** Excerpted records follows **

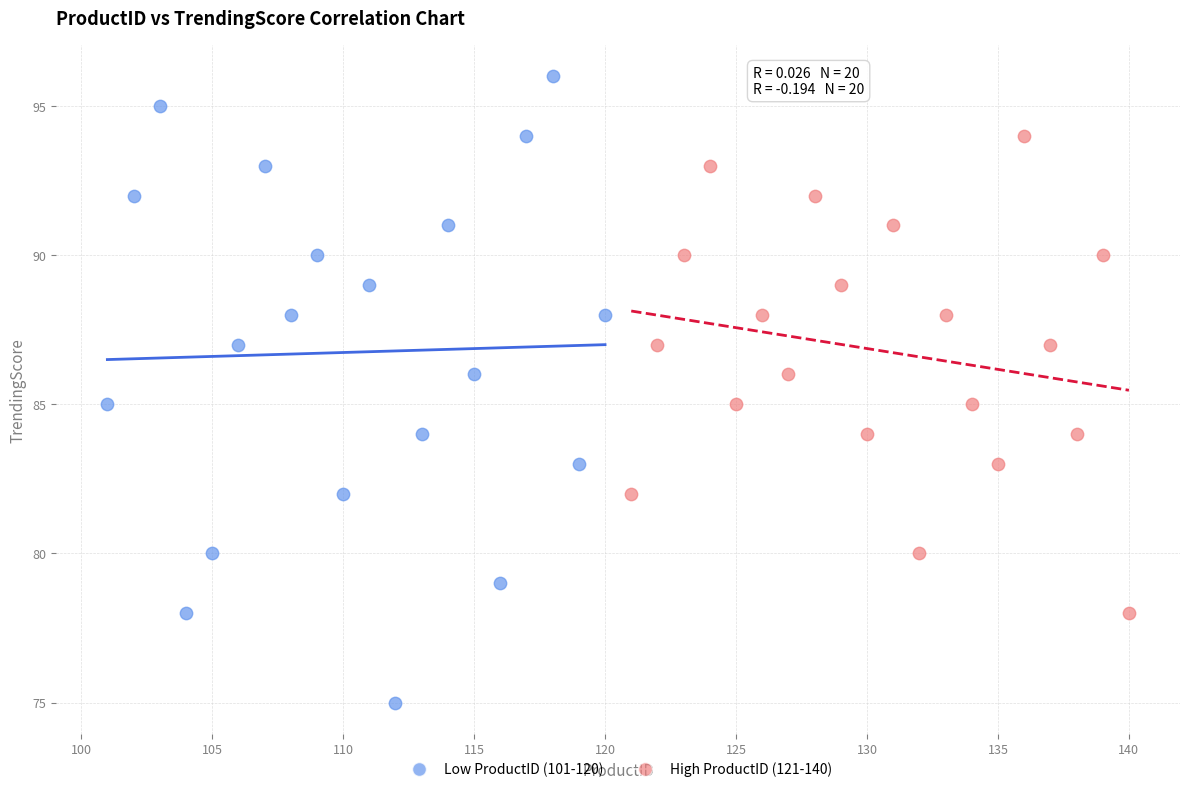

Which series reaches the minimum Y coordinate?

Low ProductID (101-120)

** End of Excerpted records **
** Excerpted records follows **

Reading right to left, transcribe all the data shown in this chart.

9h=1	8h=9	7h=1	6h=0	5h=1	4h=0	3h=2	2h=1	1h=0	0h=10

** End of Excerpted records **
** Excerpted records follows **

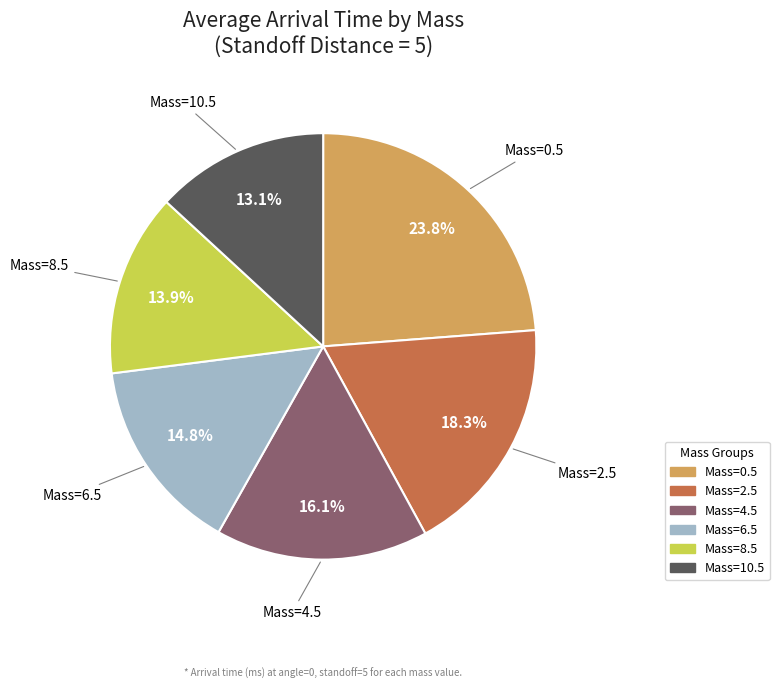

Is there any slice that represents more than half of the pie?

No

** End of Excerpted records **

▶ [Exercise goal]:
From the items above, copy out every line containing the word "data".

▶ [Completed exercise]:
Reading right to left, transcribe all the data shown in this chart.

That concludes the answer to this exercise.